"Es reicht!" reicht leider nicht

Innsbruck (OTS/TT) - Die Regierung weigert sich weiter, energisch gegen Korruption etc. vorzugehen. Neuwahlen sind aber kein taugliches Mittel, die Situation zu ändern: Die Gefahr, dass danach weitergewurschtelt wird wie bisher, ist zu groß.

Von Mario Zenhäusern
Drei Viertel der Österreicherinnen und Österreicher sind mit der Arbeit der Bundesregierung weniger oder gar nicht zufrieden. Bei ebenso vielen Menschen im Land ist in den letzten Jahren das Vertrauen in die Politik gesunken. Zwei Aussagen, die in den Parteizentralen, zumal in jenen von SPÖ und ÖVP, sämtliche Alarmglocken schrillen lassen müssten. Aber dort rührt sich nichts. Die exakten Zahlen der Studien - 77 Prozent nicht oder wenig zufrieden mit der Regierung, bei 75 Prozent schwindendes Vertrauen -sind umso schlimmer, als die aktuellen Skandale und Affären noch gar nicht eingearbeitet sind: Telekom, Buwog, Eurofighter oder Regierungsinserate - all das trägt dazu bei, das Ansehen der Politik(er) weiter zu beschädigen, das Vertrauen in die Politik(er) auf ein Minimum zu reduzieren. Für die nächs ten Wahlen lässt das, gelingt Faymann und Spindelegger nicht rasch die Wende, nichts Gutes erahnen: Es zeichnet sich ein Debakel der rot-schwarzen Koalition ab. Was die Regierung dagegen tut? Was sie am besten kann: nichts. Statt die in den letzten Wochen aufgeflogenen Machenschaften aufzuklären, wird weiter gemauert. Politische Ränkespiele statt ehrlicher Aufklärung, Poker um Macht statt notwendiger Transparenz. Statt auf Offenheit zu setzen, wird weiter gemauschelt, getrickst und betrogen. Es reicht! Mit diesen Worten kündigte Willi Molterer (ÖVP) im Juli 2008 die Koalition mit der SPÖ, weil er nicht zulassen könne, dass die Krise in der SPÖ eine Krise für Österreich werde.

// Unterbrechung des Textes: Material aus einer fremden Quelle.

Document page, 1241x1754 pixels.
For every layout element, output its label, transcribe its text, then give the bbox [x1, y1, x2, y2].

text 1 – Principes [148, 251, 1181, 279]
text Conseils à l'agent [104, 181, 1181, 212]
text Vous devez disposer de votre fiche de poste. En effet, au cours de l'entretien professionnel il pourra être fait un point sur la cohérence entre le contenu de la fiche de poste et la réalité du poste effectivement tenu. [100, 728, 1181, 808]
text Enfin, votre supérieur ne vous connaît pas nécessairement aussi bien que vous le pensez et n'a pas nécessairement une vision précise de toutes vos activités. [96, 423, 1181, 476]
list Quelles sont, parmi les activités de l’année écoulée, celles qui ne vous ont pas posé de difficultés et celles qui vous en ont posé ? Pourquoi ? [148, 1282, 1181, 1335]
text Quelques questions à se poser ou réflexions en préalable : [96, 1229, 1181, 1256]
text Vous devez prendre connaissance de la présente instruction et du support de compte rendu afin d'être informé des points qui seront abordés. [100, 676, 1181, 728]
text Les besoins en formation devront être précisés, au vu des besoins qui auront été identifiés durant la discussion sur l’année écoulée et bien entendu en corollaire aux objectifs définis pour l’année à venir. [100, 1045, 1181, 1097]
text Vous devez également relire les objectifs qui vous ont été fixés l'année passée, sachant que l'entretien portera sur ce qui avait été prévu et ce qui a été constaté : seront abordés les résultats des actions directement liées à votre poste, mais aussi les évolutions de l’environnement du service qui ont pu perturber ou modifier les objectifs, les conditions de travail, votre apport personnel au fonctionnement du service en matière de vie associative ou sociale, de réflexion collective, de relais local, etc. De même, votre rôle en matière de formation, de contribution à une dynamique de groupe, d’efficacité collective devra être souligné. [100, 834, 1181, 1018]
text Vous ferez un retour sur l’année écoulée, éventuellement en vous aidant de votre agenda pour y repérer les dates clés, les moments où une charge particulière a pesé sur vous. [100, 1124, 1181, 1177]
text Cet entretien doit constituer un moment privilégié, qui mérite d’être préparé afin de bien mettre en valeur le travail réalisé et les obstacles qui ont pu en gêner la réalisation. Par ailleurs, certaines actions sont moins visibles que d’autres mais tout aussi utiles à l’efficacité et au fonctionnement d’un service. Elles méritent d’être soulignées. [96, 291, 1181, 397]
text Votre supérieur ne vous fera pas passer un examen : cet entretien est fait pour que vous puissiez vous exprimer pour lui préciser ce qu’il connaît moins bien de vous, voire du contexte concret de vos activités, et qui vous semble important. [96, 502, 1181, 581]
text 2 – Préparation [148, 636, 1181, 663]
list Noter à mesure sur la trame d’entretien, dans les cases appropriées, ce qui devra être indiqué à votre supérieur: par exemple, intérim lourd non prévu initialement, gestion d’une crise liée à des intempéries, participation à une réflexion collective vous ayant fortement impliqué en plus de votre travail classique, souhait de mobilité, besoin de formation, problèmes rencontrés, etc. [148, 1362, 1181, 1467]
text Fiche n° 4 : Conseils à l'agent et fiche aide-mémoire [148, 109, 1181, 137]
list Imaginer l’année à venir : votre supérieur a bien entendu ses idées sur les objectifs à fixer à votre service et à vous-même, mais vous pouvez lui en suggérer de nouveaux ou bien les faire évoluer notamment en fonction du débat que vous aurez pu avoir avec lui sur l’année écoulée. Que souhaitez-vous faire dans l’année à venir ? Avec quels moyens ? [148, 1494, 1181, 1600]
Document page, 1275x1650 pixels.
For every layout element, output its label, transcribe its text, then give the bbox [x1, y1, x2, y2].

Drei Jahre später ist die Situation weit prekärer. Die Unfähigkeit der beiden Regierungsparteien, anstehende Probleme zu lösen, ist ein Schaden für das Land und für die Menschen, die hier wohnen. Der Unwille von Faymann und Spindelegger, energisch gegen Korruption, Vorteilsnahme und mit öffentlichen Mitteln gekaufte Jubel-Berichterstattung vorzugehen, haben aus Österreich ein Paradies für Abzocker gemacht. Die Krise von SPÖ und ÖVP ist längst zur Krise für uns alle geworden, weil beide Parteien nichts anderes im Sinn haben, als ihren Status quo zu halten.
Ein simples "Es reicht!" ist allerdings zu wenig, um das zu ändern. Leider. Es reicht eben nicht, wenn sich die Regierung in Neuwahlen flüchtet. Die Gefahr, dass sie danach gleich weiterwurschtelt, ist zu groß. Außerdem hat Willi Molterer seinen Sager von damals schwer bereut. Schon aus diesem Grund wird sich jeder überlegen, es ihm nachzumachen.